Au sujet du chapitre sur les relations commerciales, le PE préconise non seulement le respect du principe de la préférence communautaire, mais encore l'adoption d'une approche globale dans les négociations commerciales qui couvre non seulement les aspects de la réduction des droits de douane, mais également d'autres volets, comme l'accès aux ressources, les investissements dans les pays tiers, le libre accès aux ports et la lutte contre les pavillons de complaisance. Dans le même contexte, la nécessité d'une définition internationale commune des subventions à la pêche est affirmée. Les députés regrettent que le Livre vert néglige la dimension sociale de la pêche et demandent à la Commission d'intégrer pleinement les mesures économiques et sociales nécessaires dans la révision de la PCP, en privilégiant les conditions de sécurité et d'hygiène au travail comme l'un des objectifs de la PCP. Le PE est aussi favorable à l'harmonisation des conditions d'emploi et à l'élaboration d'un statut des marins pêcheurs, ainsi qu'au contrôle accru des conditions de sécurité et d'hygiène par les Agences européennes compétentes.
Le PE insiste aussi sur l'importance de soutenir le secteur aquacole communautaire, « qui demande une attention particulière en raison de son poids croissant vis-à-vis de l'emploi et du marché », ainsi que les actions de recherche dans le domaine de la pêche. Il faut aussi réviser la législation communautaire afin d'adapter à la région de la mer Méditerranée la réglementation sur les tailles minimales, les mesures techniques, les engins de pêche et les zones géographiques.
Lors du débat, Mme Miguélez Ramos (PSE, espagnole), qui s'est abstenue lors de l'adoption de son rapport en plénière, a rappelé avec regret que le texte original avait déjà été modifié en commission parlementaire de la pêche pour pouvoir établir une « synthèse des positions nationales différentes qui existent au PE ». Pour illustrer ses propos au sujet des divergences nationales, elle a déploré « l'absence de flotte communautaire qui puisse travailler sous le même pavillon et de corps unique d'inspecteurs ».

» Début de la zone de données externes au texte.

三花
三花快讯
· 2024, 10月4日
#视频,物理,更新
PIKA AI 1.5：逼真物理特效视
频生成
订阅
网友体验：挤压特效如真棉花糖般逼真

« Nous sommes préoccupés par les contradictions qui existent entre l'analyse très critique faite par la Commission sur la politique actuelle, et les propositions de réforme, pas très novatrices, qui ont été formulées dans le Livre vert », a-t-elle déclaré au sujet du document de la Commission. Au sujet de la conservation et de la gestion des ressources, elle a insisté sur le fait que les zones de limitation de la pêche « doivent s'appuyer sur des critères scientifiques de protection des ressources ». La réforme ne pourra être acceptée par le secteur que si la réduction de la flotte est appliquée de manière équilibrée à tous les Etats membres et si la Communauté continue à contribuer à la modernisation de la flotte grâce à l'octroi d'aides structurelles, a-t-elle poursuivi, avant d'ajouter que le rapport reconnaît que le fonctionnement des mécanismes de surveillance et de contrôle « n'est pas satisfaisant ». Tous les efforts visant à conserver les ressources et les gérer rationnellement seront « voués à l'échec » s'ils ne s'accompagnent pas d'un système harmonisé d'inspection et de contrôle, a-t-elle estimé. « Il faut donc accroître les compétences du service d'inspection communautaire (qui travaille avec les inspecteurs nationaux) et mettre en place un système uniforme de sanctions », a-t-elle conclu.